Work to be completed
Scan the entries for lines with "Бондарь" and say how many there are, with nothing more.

Page-level text extractions
== Segment start ==

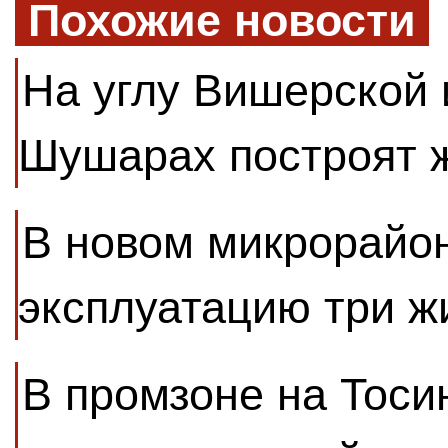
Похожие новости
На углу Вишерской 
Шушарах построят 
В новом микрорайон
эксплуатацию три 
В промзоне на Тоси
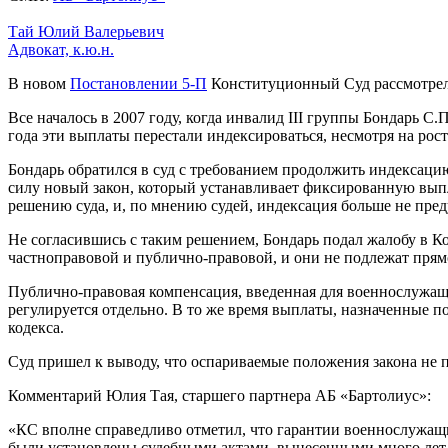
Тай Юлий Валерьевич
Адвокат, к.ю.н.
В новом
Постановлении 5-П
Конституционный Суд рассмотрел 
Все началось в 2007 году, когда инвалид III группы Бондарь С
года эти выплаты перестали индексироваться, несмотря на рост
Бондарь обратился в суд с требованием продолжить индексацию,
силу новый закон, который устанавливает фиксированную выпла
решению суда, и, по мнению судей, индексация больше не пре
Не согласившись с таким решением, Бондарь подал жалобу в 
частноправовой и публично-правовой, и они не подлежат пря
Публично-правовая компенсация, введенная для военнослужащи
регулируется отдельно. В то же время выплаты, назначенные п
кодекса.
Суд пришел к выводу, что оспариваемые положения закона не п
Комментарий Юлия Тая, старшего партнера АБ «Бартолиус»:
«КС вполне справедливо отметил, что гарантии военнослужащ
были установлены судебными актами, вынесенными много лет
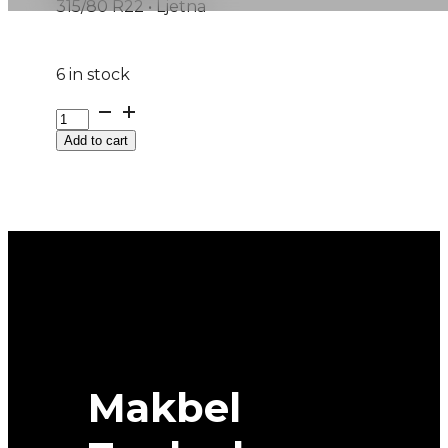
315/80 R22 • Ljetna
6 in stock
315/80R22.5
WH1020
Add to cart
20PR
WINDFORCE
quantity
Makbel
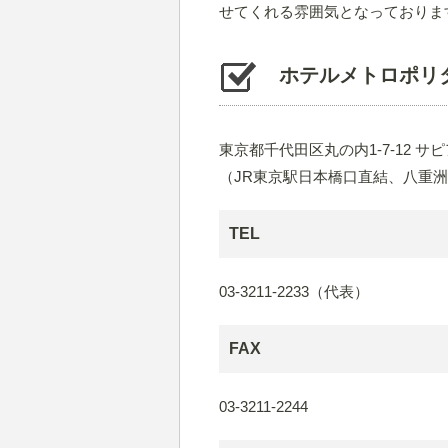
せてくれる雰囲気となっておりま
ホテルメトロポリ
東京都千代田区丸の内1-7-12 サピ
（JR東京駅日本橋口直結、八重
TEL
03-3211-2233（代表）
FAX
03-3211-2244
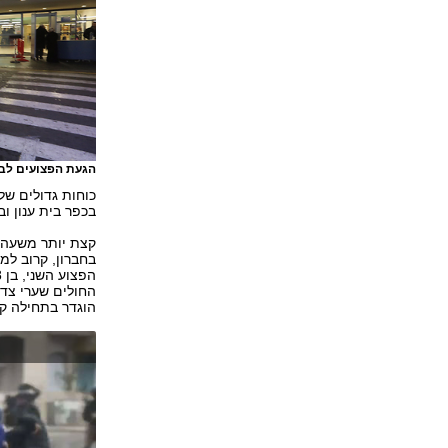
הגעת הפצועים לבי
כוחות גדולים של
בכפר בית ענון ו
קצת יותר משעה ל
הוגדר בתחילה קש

== Segment end ==
== Segment start ==

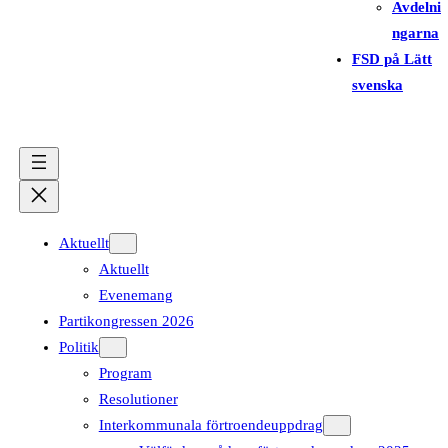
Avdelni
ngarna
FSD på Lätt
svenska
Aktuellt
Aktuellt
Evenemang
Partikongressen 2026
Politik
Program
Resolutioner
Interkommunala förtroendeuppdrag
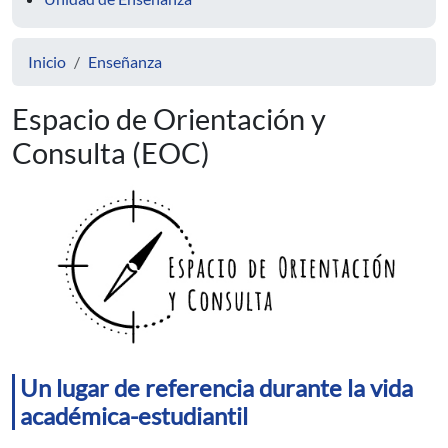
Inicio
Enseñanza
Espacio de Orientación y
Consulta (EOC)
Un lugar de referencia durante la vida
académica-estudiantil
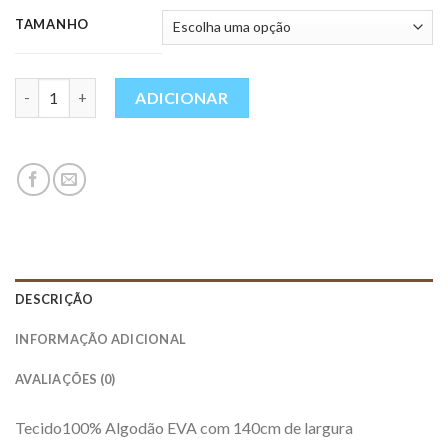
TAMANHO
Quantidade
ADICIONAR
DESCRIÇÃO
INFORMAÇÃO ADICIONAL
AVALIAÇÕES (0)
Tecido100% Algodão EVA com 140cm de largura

== Segment end ==

The answer
3